▶ _Actividad 1_: Resume en una o dos oraciones el párrafo del texto sobre el cacao nativo de la selva que empieza con «Los actuales productores también vivieron», conservando sus datos principales.
▶ _Actividad 2_: Según el texto sobre el cacao nativo de la selva, ¿qué organización analiza cada variedad de cacao cultivada en las chacras awajún?
▶ _Actividad 3_: Escribe la continuación del texto sobre el cacao nativo de la selva a partir de su última oración.

▶ _Fragmento del documento_:
La gran mayoría de los frutos proceden de variedades nativas. Esta y otras partes de selva ha vivido tradicionalmente aislada. Unas veces por culpa del narcotráfico, otras del terrorismo y algunas más por las dos plagas combinadas. La población ha sufrido décadas terribles, pero los cacaos quedaron a salvo, escondidos tras el muro oscuro de la Amazonía. Aquí se ocultan algunos de nuestros cacaos originales. Cerca de aquí resucitó, precisamente, el caco nacional, el gran cacao originario de Ecuador, considerado extinto desde el siglo XIX, rebautizado con el nombre de Fortunato nº 4 (ese fue, precisamente, el origen de las nuevas plantaciones: el cuarto árbol marcado en el fundo de Fortunato Colala, allá por Jaén), o el chuncho, o el cacao blanco de Piura… Y así han ido apareciendo durante los últimos dos años otras variedades de cacao nativo sin censar, casi siempre asociadas a las comunidades nativas más aisladas: awajún, wampis, lamistas, ashaninka, machiguenga o notmachiguenga.

Los actuales productores también vivieron encerrados entre las presiones de la hoja de coca y la profundidad de la selva. Tanto, que hace apenas diez años muchos de ellos ni siquiera sabían de la existencia de un mercado para el cacao. Sobrevivía, simplemente, porque siempre había estado ahí.

La plantación que recorro está a una hora de marcha de la orilla del cauce medio del Marañón, en tierras habitadas por los awajún y encierra un gran tesoro. Tajimat, una organización que trabaja en el desarrollo de esta y otras comunidades awajún, está analizando cada variedad de cacao cultivado en sus chacras. Es posible que alguno de ellos merezca ser injertado en los demás árboles para conseguir una plantación uniforme y de alta calidad. En cualquier caso, será la herramienta que impulsará el desarrollo y el crecimiento del pueblo awajún. Seguro.

▶ _Datos sin procesar_:
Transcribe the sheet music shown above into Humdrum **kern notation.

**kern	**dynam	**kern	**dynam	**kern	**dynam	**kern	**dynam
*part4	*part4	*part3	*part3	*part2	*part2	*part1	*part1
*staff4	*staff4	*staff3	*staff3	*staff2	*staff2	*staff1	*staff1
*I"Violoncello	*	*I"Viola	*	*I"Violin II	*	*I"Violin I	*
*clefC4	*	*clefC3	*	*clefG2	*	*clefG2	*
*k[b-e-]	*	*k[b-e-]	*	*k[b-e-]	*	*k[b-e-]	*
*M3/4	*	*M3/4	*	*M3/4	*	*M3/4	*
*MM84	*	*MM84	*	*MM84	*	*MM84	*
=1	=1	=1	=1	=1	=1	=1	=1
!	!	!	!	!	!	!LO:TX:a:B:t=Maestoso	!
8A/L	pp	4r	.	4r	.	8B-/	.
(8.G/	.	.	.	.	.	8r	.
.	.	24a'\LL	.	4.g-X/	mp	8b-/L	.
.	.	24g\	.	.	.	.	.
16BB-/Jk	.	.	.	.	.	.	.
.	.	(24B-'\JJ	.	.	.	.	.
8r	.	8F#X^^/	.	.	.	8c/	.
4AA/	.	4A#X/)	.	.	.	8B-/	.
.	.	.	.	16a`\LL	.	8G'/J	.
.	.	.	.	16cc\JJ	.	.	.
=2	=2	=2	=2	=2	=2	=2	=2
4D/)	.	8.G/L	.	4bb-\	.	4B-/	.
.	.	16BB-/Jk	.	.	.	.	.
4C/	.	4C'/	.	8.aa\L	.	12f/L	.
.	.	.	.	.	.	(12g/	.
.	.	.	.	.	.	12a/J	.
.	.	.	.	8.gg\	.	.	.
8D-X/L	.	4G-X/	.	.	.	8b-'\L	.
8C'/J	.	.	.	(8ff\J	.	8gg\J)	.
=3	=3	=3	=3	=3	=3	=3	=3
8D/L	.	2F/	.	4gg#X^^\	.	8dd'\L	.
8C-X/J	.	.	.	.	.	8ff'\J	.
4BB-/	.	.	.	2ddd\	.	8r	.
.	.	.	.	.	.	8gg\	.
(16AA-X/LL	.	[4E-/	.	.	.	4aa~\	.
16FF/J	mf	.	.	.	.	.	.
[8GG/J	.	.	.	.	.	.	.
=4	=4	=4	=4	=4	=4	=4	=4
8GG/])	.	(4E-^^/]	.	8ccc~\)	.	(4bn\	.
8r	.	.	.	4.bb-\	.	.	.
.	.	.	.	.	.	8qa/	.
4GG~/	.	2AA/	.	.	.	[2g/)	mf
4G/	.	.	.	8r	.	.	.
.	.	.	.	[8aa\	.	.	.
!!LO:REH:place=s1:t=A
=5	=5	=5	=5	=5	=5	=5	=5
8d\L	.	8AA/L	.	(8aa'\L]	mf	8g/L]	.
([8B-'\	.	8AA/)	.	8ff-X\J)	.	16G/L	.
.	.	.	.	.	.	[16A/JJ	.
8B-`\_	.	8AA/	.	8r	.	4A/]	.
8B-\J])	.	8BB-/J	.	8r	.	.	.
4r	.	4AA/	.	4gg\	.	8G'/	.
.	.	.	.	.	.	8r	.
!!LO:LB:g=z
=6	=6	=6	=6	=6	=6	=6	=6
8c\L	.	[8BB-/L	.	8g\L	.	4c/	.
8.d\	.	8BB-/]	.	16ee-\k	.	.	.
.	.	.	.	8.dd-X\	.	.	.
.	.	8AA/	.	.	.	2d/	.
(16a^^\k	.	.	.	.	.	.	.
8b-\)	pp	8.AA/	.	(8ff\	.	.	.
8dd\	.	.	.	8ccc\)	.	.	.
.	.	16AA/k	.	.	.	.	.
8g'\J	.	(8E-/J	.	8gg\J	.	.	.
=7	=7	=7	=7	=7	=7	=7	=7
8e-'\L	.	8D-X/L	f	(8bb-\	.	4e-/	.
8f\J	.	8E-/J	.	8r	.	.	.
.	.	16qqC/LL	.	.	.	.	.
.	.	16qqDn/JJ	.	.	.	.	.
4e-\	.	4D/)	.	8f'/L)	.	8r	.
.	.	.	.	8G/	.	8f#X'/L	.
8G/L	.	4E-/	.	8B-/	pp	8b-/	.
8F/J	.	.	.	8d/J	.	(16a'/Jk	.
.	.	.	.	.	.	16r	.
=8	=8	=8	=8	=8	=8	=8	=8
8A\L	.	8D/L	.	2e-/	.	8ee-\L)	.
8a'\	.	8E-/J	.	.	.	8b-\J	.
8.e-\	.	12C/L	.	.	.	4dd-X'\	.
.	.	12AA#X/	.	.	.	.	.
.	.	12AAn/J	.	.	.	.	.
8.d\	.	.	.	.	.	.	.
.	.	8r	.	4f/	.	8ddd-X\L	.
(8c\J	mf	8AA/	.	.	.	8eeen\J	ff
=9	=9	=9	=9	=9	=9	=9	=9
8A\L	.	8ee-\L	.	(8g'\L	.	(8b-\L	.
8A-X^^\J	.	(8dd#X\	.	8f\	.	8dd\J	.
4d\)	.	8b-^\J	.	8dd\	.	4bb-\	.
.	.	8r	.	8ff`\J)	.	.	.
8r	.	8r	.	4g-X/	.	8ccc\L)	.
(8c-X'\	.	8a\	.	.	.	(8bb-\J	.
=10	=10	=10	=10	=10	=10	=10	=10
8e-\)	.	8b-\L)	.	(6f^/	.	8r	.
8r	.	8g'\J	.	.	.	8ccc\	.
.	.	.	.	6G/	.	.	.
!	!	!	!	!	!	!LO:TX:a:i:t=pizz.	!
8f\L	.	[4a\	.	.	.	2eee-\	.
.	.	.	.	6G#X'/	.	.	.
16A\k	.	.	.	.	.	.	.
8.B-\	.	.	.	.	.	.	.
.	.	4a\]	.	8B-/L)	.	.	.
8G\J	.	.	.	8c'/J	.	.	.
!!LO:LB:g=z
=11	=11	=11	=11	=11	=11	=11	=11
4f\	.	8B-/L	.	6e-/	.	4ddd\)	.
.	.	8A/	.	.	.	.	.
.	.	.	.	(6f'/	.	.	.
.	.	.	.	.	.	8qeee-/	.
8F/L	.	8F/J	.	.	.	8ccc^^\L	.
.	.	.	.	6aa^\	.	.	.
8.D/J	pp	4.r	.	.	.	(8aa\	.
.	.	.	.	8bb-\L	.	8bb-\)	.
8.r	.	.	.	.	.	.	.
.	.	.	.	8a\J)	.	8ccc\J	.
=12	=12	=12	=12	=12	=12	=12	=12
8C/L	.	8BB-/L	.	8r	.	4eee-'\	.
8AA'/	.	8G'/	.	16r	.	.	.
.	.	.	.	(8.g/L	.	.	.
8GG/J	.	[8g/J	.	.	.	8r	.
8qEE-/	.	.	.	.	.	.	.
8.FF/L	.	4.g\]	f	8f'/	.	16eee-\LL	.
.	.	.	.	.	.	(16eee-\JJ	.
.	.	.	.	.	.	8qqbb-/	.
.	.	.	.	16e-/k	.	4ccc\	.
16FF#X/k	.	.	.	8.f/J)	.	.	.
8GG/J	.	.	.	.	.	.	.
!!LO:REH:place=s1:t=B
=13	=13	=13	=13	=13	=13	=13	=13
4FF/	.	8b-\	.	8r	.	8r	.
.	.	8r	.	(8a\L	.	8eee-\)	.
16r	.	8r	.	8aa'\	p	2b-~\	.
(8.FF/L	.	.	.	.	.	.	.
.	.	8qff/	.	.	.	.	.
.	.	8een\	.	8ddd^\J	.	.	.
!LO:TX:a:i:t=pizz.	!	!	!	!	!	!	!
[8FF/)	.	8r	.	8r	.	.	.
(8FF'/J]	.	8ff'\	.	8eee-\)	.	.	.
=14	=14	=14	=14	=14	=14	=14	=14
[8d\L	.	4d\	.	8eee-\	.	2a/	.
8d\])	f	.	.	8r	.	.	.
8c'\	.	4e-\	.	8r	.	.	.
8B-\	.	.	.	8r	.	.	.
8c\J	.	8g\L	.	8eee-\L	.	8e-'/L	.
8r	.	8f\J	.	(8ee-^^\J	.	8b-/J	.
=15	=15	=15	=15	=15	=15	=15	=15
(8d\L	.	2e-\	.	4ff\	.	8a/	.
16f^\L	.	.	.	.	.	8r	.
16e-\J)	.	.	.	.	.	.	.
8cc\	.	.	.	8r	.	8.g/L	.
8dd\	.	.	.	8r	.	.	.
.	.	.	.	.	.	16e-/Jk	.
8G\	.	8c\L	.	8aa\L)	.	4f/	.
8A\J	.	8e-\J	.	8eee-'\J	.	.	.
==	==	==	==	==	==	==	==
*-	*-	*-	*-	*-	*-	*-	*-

▶ _Respuesta 1_: Los productores actuales vivieron aislados entre la presión de la hoja de coca y la profundidad de la selva, y hace apenas diez años muchos ni sabían que existía un mercado para el cacao. Este sobrevivía simplemente porque siempre había estado ahí.

▶ _Respuesta 2_: Tajimat.

▶ _Respuesta 3_:
El pueblo awajún vive en sintonía con la naturaleza. Lo hacía antes de la presión de la civilización, cuando se dedicaba a la caza, la pesca y la recolección, y continúa en ello ahora, en pleno cambio de tiempo hacia la agricultura. Los awajun viven un complicado tránsito hacia la modernidad. El que fuera pueblo cazador y pescador ha perdido el control de los recursos naturales. No hay nada que cazar a menos de tres días de marcha de Tenashmun y el Marañón baja cada día más agotado, casi convertido en un gigantesco estercolero. Hoy concentran sus esfuerzos en un árbol al que nunca prestaron atención: el cacaotero. Siguen un camino duro y complejo impulsado por los jóvenes y respaldado por los ancianos.

Una sociedad que vive una simbiosis casi absoluta con la naturaleza sólo puede cultivar en orgánico, respetando al máximo su espacio vital y su medio de vida. También porque los awajun son tan pobres que sería una quimera pretender comprar productos químicos para tratar sus campos. Para los awajun, el cacao es un instrumento de progreso; un camino para traspasar el umbral de la pobreza. Para su tierra, el cultivo sostenible del cacao es la clave de la supervivencia.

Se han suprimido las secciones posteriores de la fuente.